这里我们可以回顾一下这个refresh方法的具体代码。
以上已经基本看完了怎么讲监听器的获取,再来看一下执行方法的触发,回到SimpleApplicationEventMulticaster的multicastEvent(applicationEvent, eventType);
这里牵涉到同步执行或异步执行这些监听器的问题,默认spring是同步执行的,那么在实际场景中我们会因为监听者执行影响住流程,采用异步的方式,如果没有阅读过源码,采取的方式可能会使用在publish的时候进行异步化。
但是这里注意到,如果是publish的时候进行异步操作,异步线程在执行多个监听者时依然需要一个个去执行。
我们想到多个监听器如果可以并行执行,是可以提高执行效率的,那么这里就有个扩展的入口了那就是通过继承AbstractApplicationEventMulticaster自定义一个广播器。

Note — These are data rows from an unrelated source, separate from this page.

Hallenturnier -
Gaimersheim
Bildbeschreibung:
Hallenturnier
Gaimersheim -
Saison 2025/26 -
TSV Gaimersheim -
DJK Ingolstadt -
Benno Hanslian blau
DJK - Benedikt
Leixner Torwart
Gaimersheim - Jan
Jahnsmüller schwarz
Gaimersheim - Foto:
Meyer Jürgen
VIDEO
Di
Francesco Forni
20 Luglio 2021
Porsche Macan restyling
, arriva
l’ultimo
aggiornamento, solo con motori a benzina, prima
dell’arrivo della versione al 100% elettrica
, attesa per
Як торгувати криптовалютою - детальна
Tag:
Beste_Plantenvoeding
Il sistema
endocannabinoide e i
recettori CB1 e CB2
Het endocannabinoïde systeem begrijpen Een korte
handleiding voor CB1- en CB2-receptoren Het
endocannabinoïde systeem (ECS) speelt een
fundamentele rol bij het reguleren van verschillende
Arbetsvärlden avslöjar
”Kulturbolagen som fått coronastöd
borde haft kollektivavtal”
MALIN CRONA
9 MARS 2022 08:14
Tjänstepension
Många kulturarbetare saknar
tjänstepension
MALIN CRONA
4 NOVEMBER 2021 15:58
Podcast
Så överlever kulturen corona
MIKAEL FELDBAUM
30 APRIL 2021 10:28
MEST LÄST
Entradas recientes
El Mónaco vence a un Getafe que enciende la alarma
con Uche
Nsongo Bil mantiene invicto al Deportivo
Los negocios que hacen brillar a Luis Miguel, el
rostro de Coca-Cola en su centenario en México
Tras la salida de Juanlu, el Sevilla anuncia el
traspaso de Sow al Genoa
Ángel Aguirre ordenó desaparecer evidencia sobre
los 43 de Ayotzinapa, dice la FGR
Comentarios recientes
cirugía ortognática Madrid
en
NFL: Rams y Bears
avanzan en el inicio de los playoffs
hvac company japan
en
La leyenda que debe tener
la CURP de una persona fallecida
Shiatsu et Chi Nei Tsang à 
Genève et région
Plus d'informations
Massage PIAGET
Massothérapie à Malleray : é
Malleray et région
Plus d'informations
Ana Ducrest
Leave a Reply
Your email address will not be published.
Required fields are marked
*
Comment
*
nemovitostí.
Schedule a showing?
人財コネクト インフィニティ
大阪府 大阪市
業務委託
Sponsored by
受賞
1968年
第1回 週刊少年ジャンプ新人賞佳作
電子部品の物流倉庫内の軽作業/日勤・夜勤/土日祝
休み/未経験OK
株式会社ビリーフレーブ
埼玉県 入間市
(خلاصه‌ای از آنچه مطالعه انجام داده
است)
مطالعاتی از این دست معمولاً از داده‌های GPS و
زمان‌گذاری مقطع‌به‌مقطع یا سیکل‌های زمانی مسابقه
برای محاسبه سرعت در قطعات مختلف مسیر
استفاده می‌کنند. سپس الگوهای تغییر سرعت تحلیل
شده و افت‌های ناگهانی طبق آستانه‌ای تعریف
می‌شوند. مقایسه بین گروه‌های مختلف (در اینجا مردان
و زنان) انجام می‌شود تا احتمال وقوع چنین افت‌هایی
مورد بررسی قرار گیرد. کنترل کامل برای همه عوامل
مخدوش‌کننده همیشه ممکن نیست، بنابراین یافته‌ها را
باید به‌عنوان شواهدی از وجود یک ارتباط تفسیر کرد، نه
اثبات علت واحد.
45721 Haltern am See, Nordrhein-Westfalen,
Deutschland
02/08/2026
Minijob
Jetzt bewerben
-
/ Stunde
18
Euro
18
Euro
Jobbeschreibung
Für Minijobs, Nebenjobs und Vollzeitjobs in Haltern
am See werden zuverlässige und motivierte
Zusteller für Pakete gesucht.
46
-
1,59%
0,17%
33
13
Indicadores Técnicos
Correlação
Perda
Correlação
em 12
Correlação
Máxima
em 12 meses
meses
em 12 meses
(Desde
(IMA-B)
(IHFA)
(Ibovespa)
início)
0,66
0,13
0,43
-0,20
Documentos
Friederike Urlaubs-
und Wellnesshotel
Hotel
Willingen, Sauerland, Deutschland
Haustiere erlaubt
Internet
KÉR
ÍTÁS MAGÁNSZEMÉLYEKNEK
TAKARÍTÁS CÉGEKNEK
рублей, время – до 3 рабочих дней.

public class AsyncApplicationEventMulticaster extends AbstractApplicationEventMulticaster { private TaskExecutor taskExecutor = new SimpleAsyncTaskExecutor(); public void setTaskExecutor(TaskExecutor taskExecutor) { this.taskExecutor = (taskExecutor != null ? taskExecutor : new SimpleAsyncTaskExecutor()); } protected TaskExecutor getTaskExecutor() { return this.taskExecutor; } @SuppressWarnings("unchecked") public void multicastEvent(final ApplicationEvent event) { for (Iterator<ApplicationListener> it = getApplicationListeners().iterator(); it.hasNext();) { final ApplicationListener listener = it.next(); getTaskExecutor().execute(new Runnable() { public void run() { listener.onApplicationEvent(event); } }); } } }
实现的时候也可以通过继承SimpleApplicationEventMulticaster的方式来完成,例子如下:
public class AsyncApplicationEventMulticaster extends SimpleApplicationEventMulticaster { private TaskExecutor taskExecutor = new TaskExecutor() { ExecutorService exeserv = Executors.newCachedThreadPool(); public void execute(Runnable task) { exeserv.execute(task); } }; protected TaskExecutor getTaskExecutor() { return this.taskExecutor; } }
上面提到的扩展点就是自己定义一个id=applicationEventMulticaster的bean,就可以自定义广播器了。
<bean id="applicationEventMulticaster" class="com.x.y.z.AsyncApplicationEventMulticaster" />
再补充一个,我们看到这个applicationEventMulticaster bean的意味着spring容器中定义的所有监听器都会被自定义的广播器来广播,单纯实现异步并不是好的实现,如果有不能异步执行的呢,所以在自定义的广播器里的实现代码有必要配合监听器的信息进行一些筛选的工作。
invokeListener来执行onApplicationEvent方法:
protected void invokeListener(ApplicationListener listener, ApplicationEvent event) { ErrorHandler errorHandler = getErrorHandler(); if (errorHandler != null) { try { listener.onApplicationEvent(event); } catch (Throwable err) { errorHandler.handleError(err); } } else { listener.onApplicationEvent(event); } }
到这里,就执行到了onApplicationEvent方法。
另外,回到最前面的例子中,注意EatEvent中那个source属性,代表来源的意思,再调用publish方法时将this传入,那么在筛选监听者的时候,就可以判断是哪个来源的bean发起的通知,再进行一次筛选是否执行的逻辑,如此就是监听者可以过滤事件源了。